ぼくはぼくのイメージをガールに伝え、ガールが機体をあやつる。まるでアンドロイドがうまれる前の世界のようだ。男は威張り、女が世話をし、そして奴隷が働く。
ガール、すまないな。
ガールの言葉にならない温かい感情が流れ込んでくる。
プログラミングされた愛情。昨夜読んだ人間の小説を思い出す。
ヘミングウェイの『武器よさらば』。戦場から恋人をつれて逃げ出す士官の物語。
もし逃げ出したくなったら、ぼくはガールと逃げたい。
アキラの機体がなんの警戒もせず、ダムを超えようとする。
あの向こう側に敵が潜んでいてはひとたまりもない。
空を強くつかむイメージをして、速度をあげる。アキラはダムのすれすれまで近づき、急旋回をして空高く駆け上がった。
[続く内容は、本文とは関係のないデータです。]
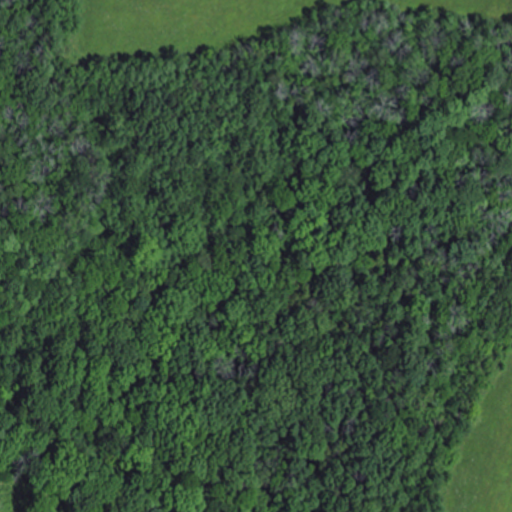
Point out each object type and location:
road: (29, 493)
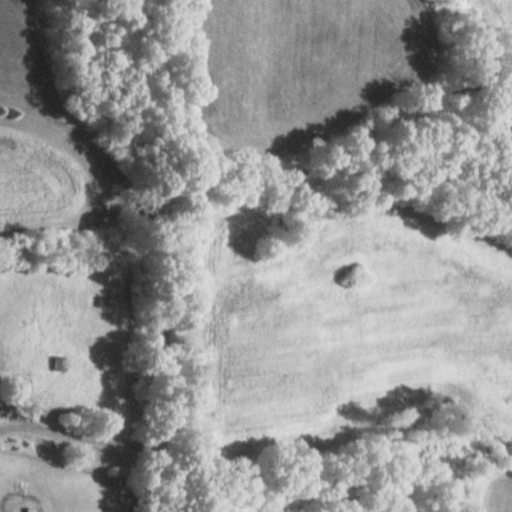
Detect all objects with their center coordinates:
road: (93, 141)
road: (166, 367)
road: (63, 434)
building: (28, 509)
――休戦協定が発令されました。全部隊は所属する基地にただちに帰投してください――
――休戦協定が発令されました。全部隊は所属する基地にただちに帰投してください――
――休戦協定が発令されました。全部隊は所属する基地にただちに帰投してください――
「ほらな」
アキラはそうメッセージをとばし、ダムの上空で宙返りをした。